Los medios de difusión y comunicación permiten hoy llevar a cabo esa operación como nunca en toda la historia. No sé si hay alguna posibilidad efectiva de que se intente la gran empresa, que podría tener como resultado una mejoría sustancial del hombre mismo.

Pero no se deben ocultar las dificultades. Los recursos técnicos permiten, también como nunca, la manipulación. Los nombres que pueden proponerse y ponerse al alcance efectivo, ¿serían los necesarios, los orientadores, los enriquecedores, los capaces de iluminar lo real?

Es demasiado evidente el descenso de nivel que en los últimos decenios se ha producido en casi todos los campos. Si se compara el que domina ahora con el que se había alcanzado en los primeros decenios del siglo, es difícil sentir demasiado optimismo. Desde el pensamiento teórico hasta el cine, desde la enseñanza en todos sus grados hasta la calidad de diarios y revistas, desde el arte que llena museos y galerías hasta el uso de la lengua, es imposible evitar la preocupación.

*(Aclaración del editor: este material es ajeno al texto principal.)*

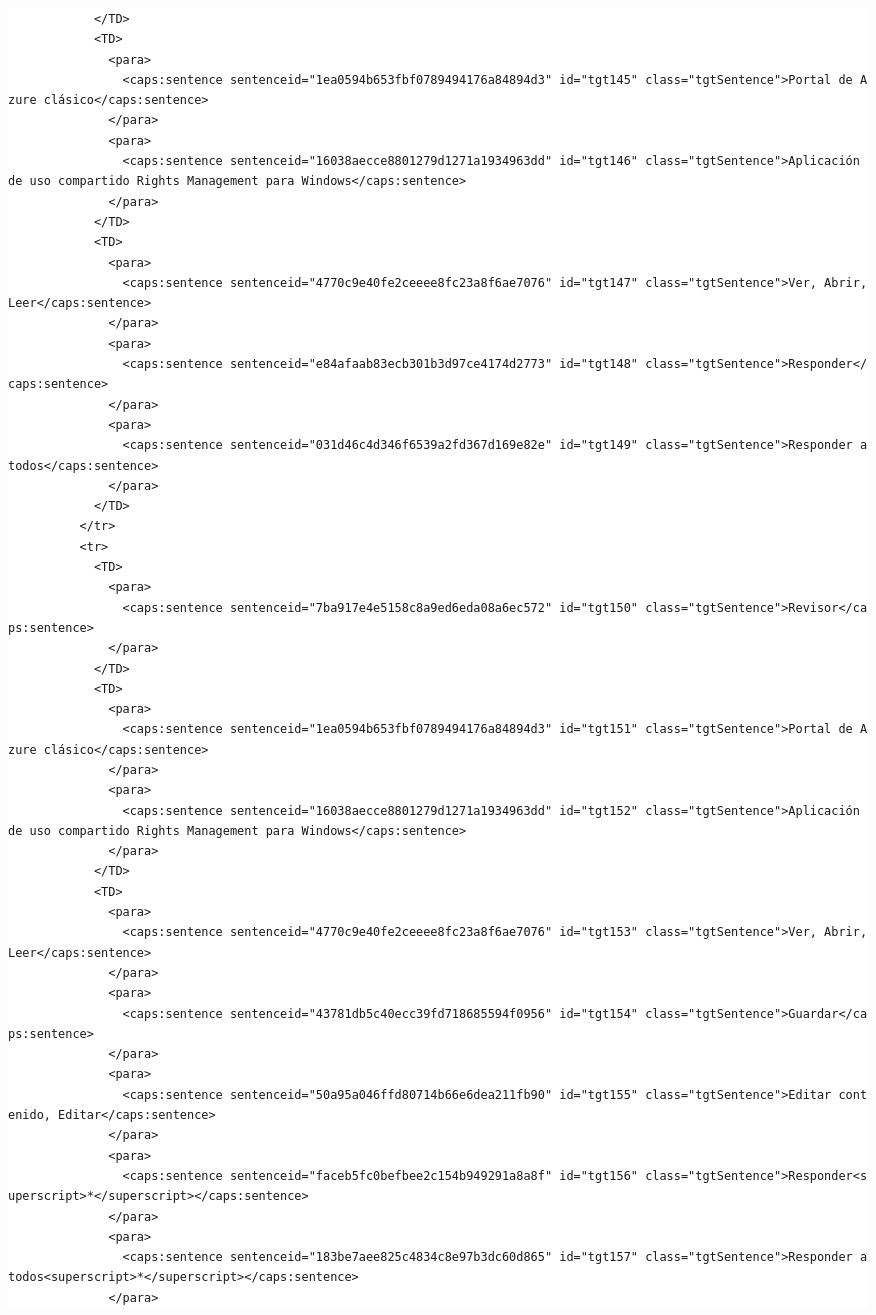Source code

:                 </TD>
                <TD>
                  <para>
                    <caps:sentence sentenceid="1ea0594b653fbf0789494176a84894d3" id="tgt145" class="tgtSentence">Portal de Azure clásico</caps:sentence>
                  </para>
                  <para>
                    <caps:sentence sentenceid="16038aecce8801279d1271a1934963dd" id="tgt146" class="tgtSentence">Aplicación de uso compartido Rights Management para Windows</caps:sentence>
                  </para>
                </TD>
                <TD>
                  <para>
                    <caps:sentence sentenceid="4770c9e40fe2ceeee8fc23a8f6ae7076" id="tgt147" class="tgtSentence">Ver, Abrir, Leer</caps:sentence>
                  </para>
                  <para>
                    <caps:sentence sentenceid="e84afaab83ecb301b3d97ce4174d2773" id="tgt148" class="tgtSentence">Responder</caps:sentence>
                  </para>
                  <para>
                    <caps:sentence sentenceid="031d46c4d346f6539a2fd367d169e82e" id="tgt149" class="tgtSentence">Responder a todos</caps:sentence>
                  </para>
                </TD>
              </tr>
              <tr>
                <TD>
                  <para>
                    <caps:sentence sentenceid="7ba917e4e5158c8a9ed6eda08a6ec572" id="tgt150" class="tgtSentence">Revisor</caps:sentence>
                  </para>
                </TD>
                <TD>
                  <para>
                    <caps:sentence sentenceid="1ea0594b653fbf0789494176a84894d3" id="tgt151" class="tgtSentence">Portal de Azure clásico</caps:sentence>
                  </para>
                  <para>
                    <caps:sentence sentenceid="16038aecce8801279d1271a1934963dd" id="tgt152" class="tgtSentence">Aplicación de uso compartido Rights Management para Windows</caps:sentence>
                  </para>
                </TD>
                <TD>
                  <para>
                    <caps:sentence sentenceid="4770c9e40fe2ceeee8fc23a8f6ae7076" id="tgt153" class="tgtSentence">Ver, Abrir, Leer</caps:sentence>
                  </para>
                  <para>
                    <caps:sentence sentenceid="43781db5c40ecc39fd718685594f0956" id="tgt154" class="tgtSentence">Guardar</caps:sentence>
                  </para>
                  <para>
                    <caps:sentence sentenceid="50a95a046ffd80714b66e6dea211fb90" id="tgt155" class="tgtSentence">Editar contenido, Editar</caps:sentence>
                  </para>
                  <para>
                    <caps:sentence sentenceid="faceb5fc0befbee2c154b949291a8a8f" id="tgt156" class="tgtSentence">Responder<superscript>*</superscript></caps:sentence>
                  </para>
                  <para>
                    <caps:sentence sentenceid="183be7aee825c4834c8e97b3dc60d865" id="tgt157" class="tgtSentence">Responder a todos<superscript>*</superscript></caps:sentence>
                  </para>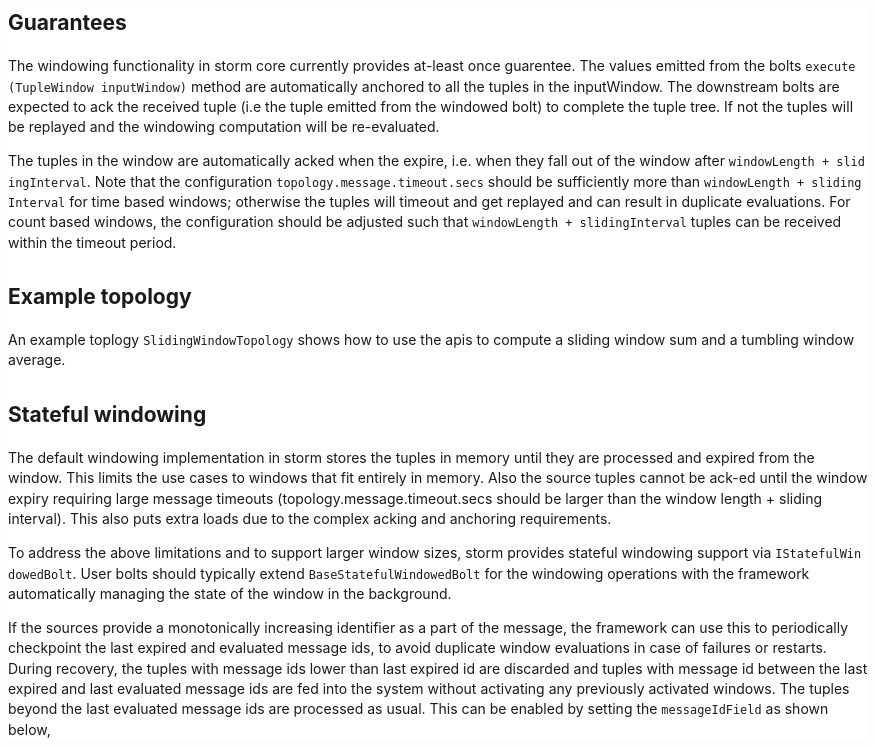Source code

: ## Guarantees
The windowing functionality in storm core currently provides at-least once guarentee. The values emitted from the bolts
`execute(TupleWindow inputWindow)` method are automatically anchored to all the tuples in the inputWindow. The downstream
bolts are expected to ack the received tuple (i.e the tuple emitted from the windowed bolt) to complete the tuple tree. 
If not the tuples will be replayed and the windowing computation will be re-evaluated. 

The tuples in the window are automatically acked when the expire, i.e. when they fall out of the window after 
`windowLength + slidingInterval`. Note that the configuration `topology.message.timeout.secs` should be sufficiently more 
than `windowLength + slidingInterval` for time based windows; otherwise the tuples will timeout and get replayed and can result
in duplicate evaluations. For count based windows, the configuration should be adjusted such that `windowLength + slidingInterval`
tuples can be received within the timeout period.

## Example topology
An example toplogy `SlidingWindowTopology` shows how to use the apis to compute a sliding window sum and a tumbling window 
average.

## Stateful windowing
The default windowing implementation in storm stores the tuples in memory until they are processed and expired from the 
window. This limits the use cases to windows that
fit entirely in memory. Also the source tuples cannot be ack-ed until the window expiry requiring large message timeouts
(topology.message.timeout.secs should be larger than the window length + sliding interval). This also puts extra loads 
due to the complex acking and anchoring requirements.
 
To address the above limitations and to support larger window sizes, storm provides stateful windowing support via `IStatefulWindowedBolt`. 
User bolts should typically extend `BaseStatefulWindowedBolt` for the windowing operations with the framework automatically 
managing the state of the window in the background.

If the sources provide a monotonically increasing identifier as a part of the message, the framework can use this
to periodically checkpoint the last expired and evaluated message ids, to avoid duplicate window evaluations in case of 
failures or restarts. During recovery, the tuples with message ids lower than last expired id are discarded and tuples with 
message id between the last expired and last evaluated message ids are fed into the system without activating any previously
activated windows.
The tuples beyond the last evaluated message ids are processed as usual. This can be enabled by setting
the `messageIdField` as shown below,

Este movimiento de descenso se podría invertir, pero habría que hacerlo. Ante todo, reconocer que es un hecho; en segundo lugar preguntarse por sus múltiples orígenes, oír sus causas. Sobre todo, advertir qué oscuras tendencias y qué propósitos han llevado hacia esa decadencia de las exigencias, a ese abandono de los niveles con tanto esfuerzo alcanzados.

Entonces se podría recurrir a los recursos existentes, apenas utilizados o que contribuyen a la pérdida acelerada de los niveles aceptables. Es urgente que se inicie su recuperación; urgente, porque si se consolida el descenso, la decadencia será ya inevitable, porque significa un rebajamiento de lo humano, y entonces «no hay quién» que puede poner remedio.